Like other Raspberry Pi A (+) / B (+), there’s 512MB of LPDDR2 RAM, as on the B +. The Raspberry Pi Zero is powered by a Broadcom BCM2835 (the same SoC in the Raspberry Pi 1), with a 1GHz ARM11 CPU core. The ARM CPU, according to the Foundation, is 40 percent faster than the original Raspberry Pi 1 Models A, A+, B, and B+.
The connector includes a microSD slot, two micro USB sockets (one for power supply), a mini HDMI socket that can output at 1080p60. Perhaps most importantly, though, the Zero has 40 GPIO pins with the same pinout as the Model A+, B+, and 2B. There’s also some headers for RCA composite video out. It measures a petite 65 x 30 x 5mm(half the size of a credit card).
The Raspberry Pi Zero will be bundled as a cover gift on the Raspberry Pi’s MagPi magazine, the December issue includes a Pi Zero as a free cover gift.
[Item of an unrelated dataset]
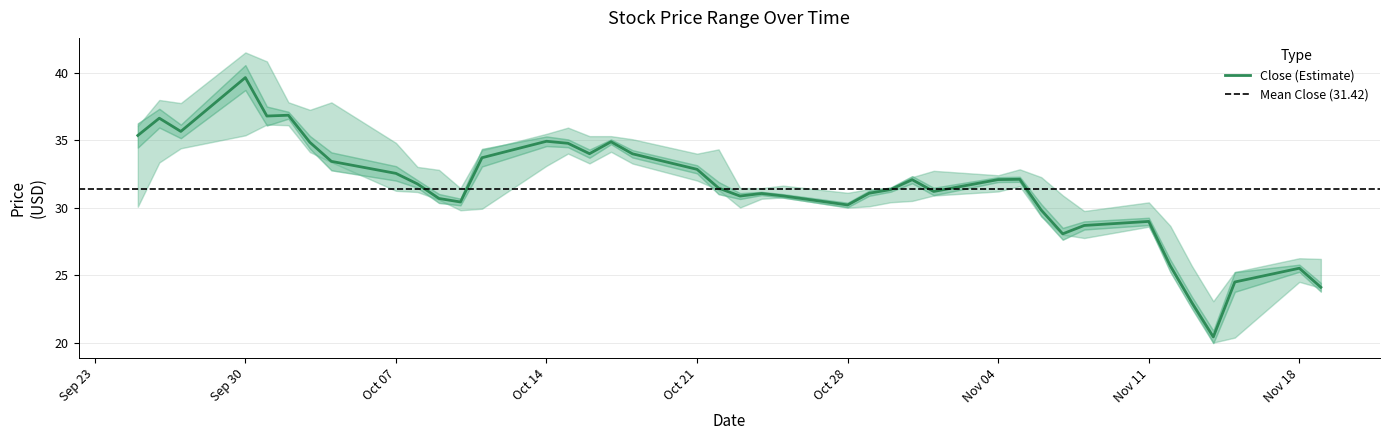

Between 2013-11-12 and 2013-10-18, which is larger?

2013-10-18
Making it not only the cheapest computer ever assembled, but also the first one to be given away for free in this fashion.
The full specs of the Raspberry Pi Zero
- Broadcom BCM2835 application processor
- 1GHz ARM11 core (40 percent faster than Raspberry Pi 1)
- 512MB of LPDDR2 SDRAM
- Micro-SD card slot
- MiniHDMI socket for 1080p60 video output
- Micro-USB sockets for data and power
- An unpopulated 40-pin GPIO header
- Identical pinout to Model A+/B+/2B
- An unpopulated composite video header
- “Smallest ever” form factor (65mm x 30mm x 5mm)
The Raspberry Pi Zero runs on a free version of the Linux operating system, Raspbian, which when installed opens a Windows-style graphic interface with a basic desktop and menu, with access to programs and settings. It should also be fully compatible with most existing Raspberry Pi software and projects.
The Raspberry Pi Zero is available at electronics-learning website Adafruit. Micro Center is also stocking it, and it is being offered on Raspberry Pi’s own website.
“We really hope this is going to get those last few people in the door and involved in computer programming,” says Pi co-founder Eben Upton in a video (embedded below) announcing the Pi Zero.